▸ Required actions
1. In the extract about the agency, condense the paragraph beginning "Then the agency has its longtime clients" into a shorter version that retains its main facts.
2. Extract from the listing each line that contains the string "tuning".

Next came Roy Flynn, “the client entertainer,” who was one day found tucked underneath his desk sleeping after taking clients out on the town the night before. Today there is Connor Flynn Jr., “the bookkeeper,” and Joe Rosenberg, a former “underground hippie late night disc jockey,” whose name is in the Iowa Rock and Roll Hall of Fame as a member of the original KFMG radio staff.
Then the agency has its longtime clients that have been as much a part of its 100-year history as its leaders. The longest standing is Cownie Tanning Co., today known as Cownie Furs and run by Des Moines Mayor Frank Cownie. With the agency being more involved in developing presentations for Cownie’s energy conservation and environment efforts than his retail store, Connor said, “He’s a lousy retail client, but a great political client.”
Lessing-Flynn also placed the first advertisement for Vermeer Manufacturing Co.’s hammer mill sheller, which launched the company’s business in the 1950s. It still works with the 60-year-old manufacturer.

▸ Entries supplied
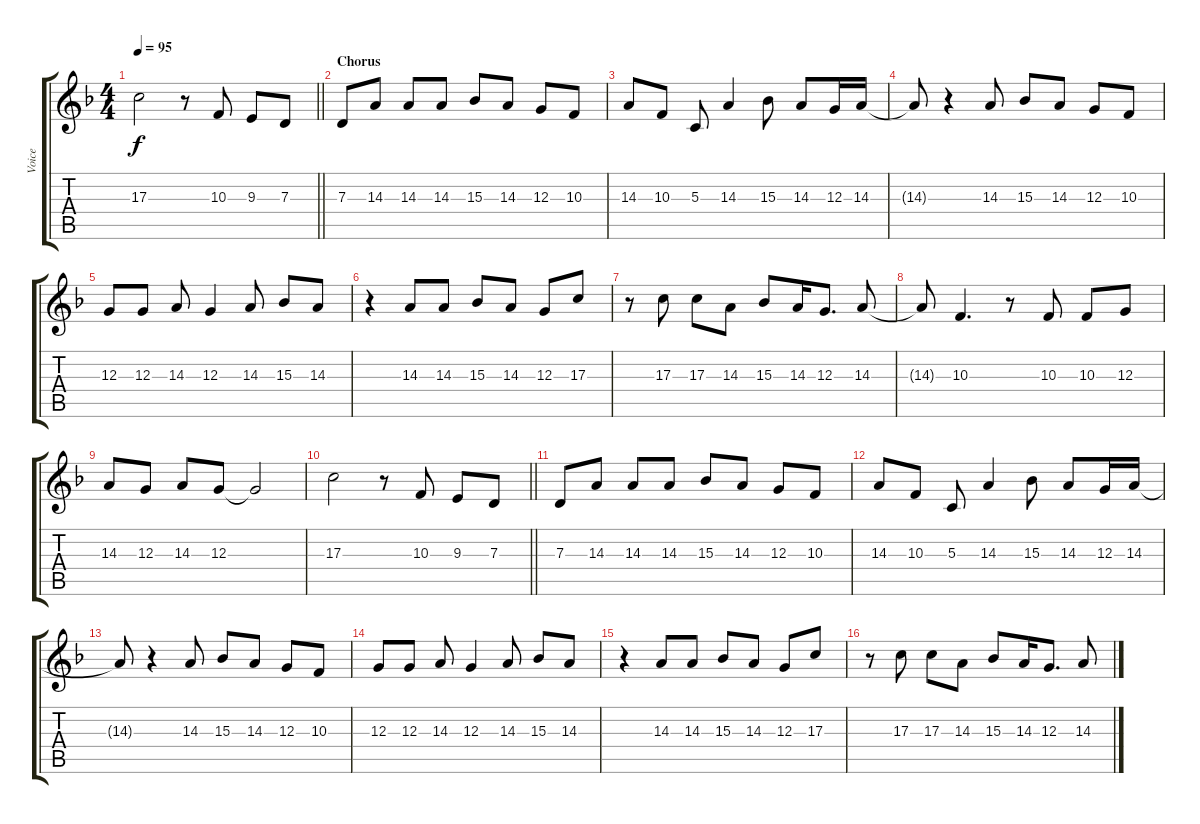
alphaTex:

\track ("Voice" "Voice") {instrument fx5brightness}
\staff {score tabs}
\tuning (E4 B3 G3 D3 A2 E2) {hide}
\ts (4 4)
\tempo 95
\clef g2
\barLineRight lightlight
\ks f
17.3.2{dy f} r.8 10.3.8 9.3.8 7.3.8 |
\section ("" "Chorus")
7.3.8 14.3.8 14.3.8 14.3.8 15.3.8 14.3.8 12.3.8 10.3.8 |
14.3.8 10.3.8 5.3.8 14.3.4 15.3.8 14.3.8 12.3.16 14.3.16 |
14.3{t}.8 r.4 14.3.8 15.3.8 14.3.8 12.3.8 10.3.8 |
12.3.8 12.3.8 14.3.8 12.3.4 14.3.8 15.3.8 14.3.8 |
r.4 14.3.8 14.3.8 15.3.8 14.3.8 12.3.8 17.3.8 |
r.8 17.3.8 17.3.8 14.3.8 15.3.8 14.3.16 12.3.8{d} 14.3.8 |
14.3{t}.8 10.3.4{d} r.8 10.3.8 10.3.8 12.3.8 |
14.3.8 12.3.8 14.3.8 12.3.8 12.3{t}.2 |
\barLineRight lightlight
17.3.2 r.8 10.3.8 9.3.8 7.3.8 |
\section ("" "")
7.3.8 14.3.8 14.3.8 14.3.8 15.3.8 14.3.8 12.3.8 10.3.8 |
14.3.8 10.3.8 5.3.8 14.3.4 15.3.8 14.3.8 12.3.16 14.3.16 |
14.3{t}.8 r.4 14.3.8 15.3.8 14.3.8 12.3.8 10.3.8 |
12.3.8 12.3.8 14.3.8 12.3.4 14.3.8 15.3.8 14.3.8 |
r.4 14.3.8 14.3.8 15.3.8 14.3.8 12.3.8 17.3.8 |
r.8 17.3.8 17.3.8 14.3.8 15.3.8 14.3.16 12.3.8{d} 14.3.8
...
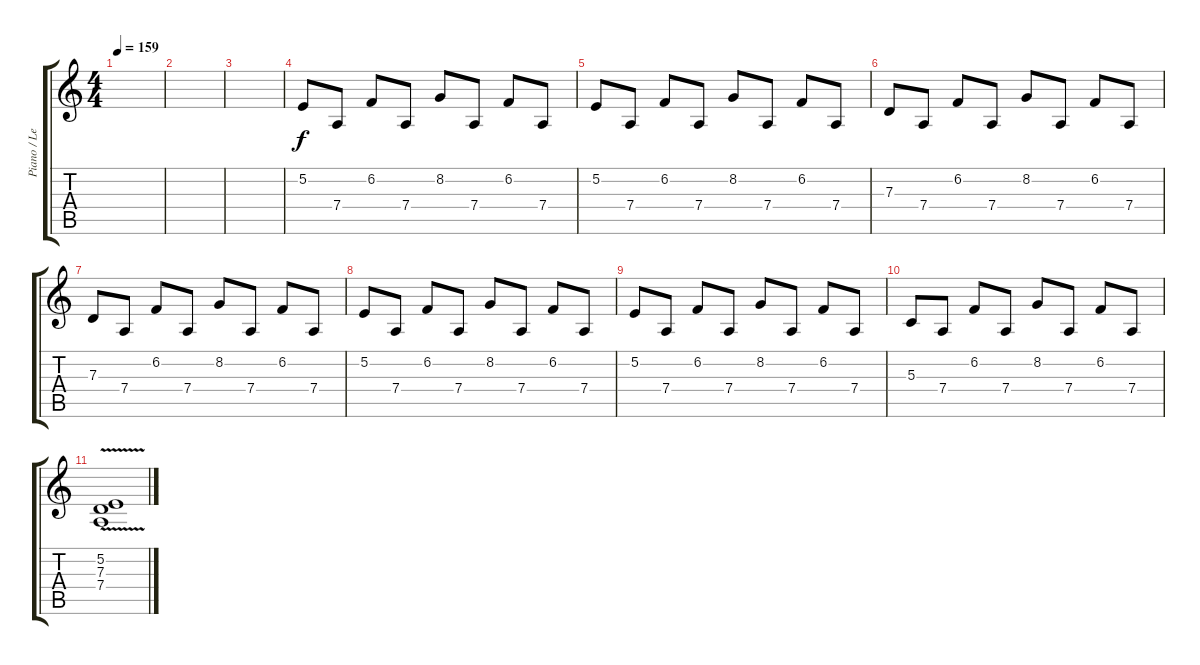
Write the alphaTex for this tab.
...
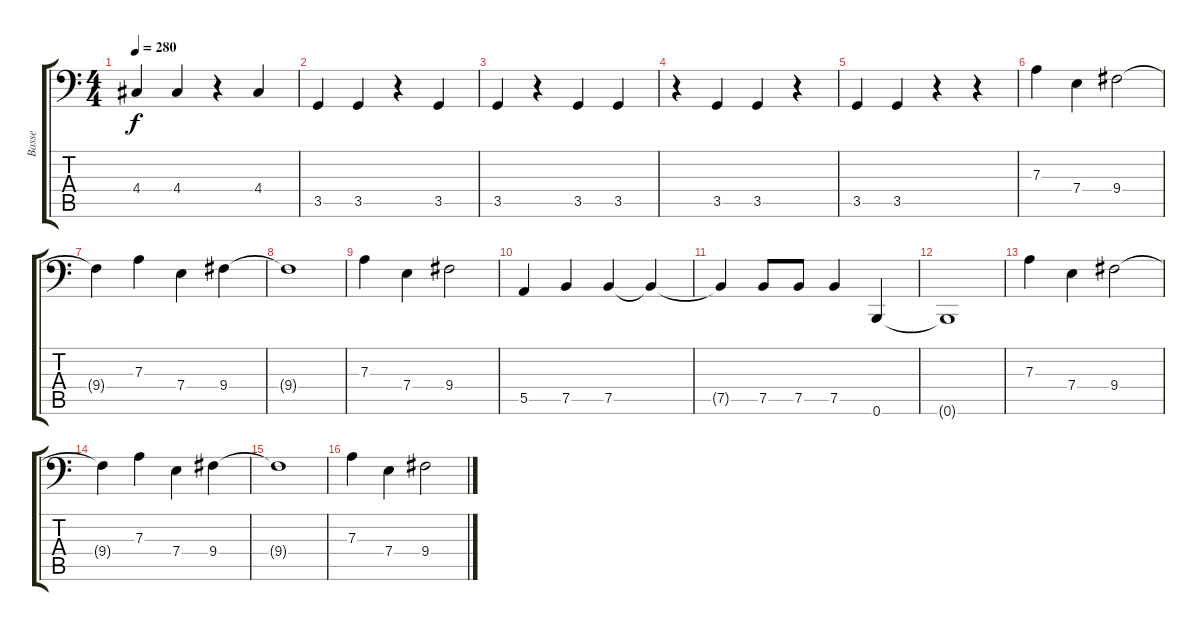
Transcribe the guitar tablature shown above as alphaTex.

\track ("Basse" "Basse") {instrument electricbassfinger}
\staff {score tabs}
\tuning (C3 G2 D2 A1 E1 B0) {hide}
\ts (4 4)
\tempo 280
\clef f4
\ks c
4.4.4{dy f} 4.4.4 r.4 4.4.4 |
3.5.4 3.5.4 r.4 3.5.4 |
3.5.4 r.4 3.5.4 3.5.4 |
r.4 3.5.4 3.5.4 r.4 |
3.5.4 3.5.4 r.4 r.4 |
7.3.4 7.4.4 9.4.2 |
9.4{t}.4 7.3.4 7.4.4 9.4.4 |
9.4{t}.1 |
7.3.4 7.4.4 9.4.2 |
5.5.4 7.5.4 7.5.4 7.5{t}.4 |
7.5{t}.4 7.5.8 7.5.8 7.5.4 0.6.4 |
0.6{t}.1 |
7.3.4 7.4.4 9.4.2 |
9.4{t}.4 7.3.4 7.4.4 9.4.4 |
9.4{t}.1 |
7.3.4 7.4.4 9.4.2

▸ Solved problems
1. The agency's longtime clients are as much a part of its 100-year history as its leaders. The longest standing is Cownie Tanning Co., now Cownie Furs, run by Des Moines Mayor Frank Cownie. Because the agency does more presentation work for his energy conservation and environment efforts than for his retail store, Connor called him "a lousy retail client, but a great political client."

2.
\tuning (E4 B3 G3 D3 A2 E2) {hide}
\tuning (C3 G2 D2 A1 E1 B0) {hide}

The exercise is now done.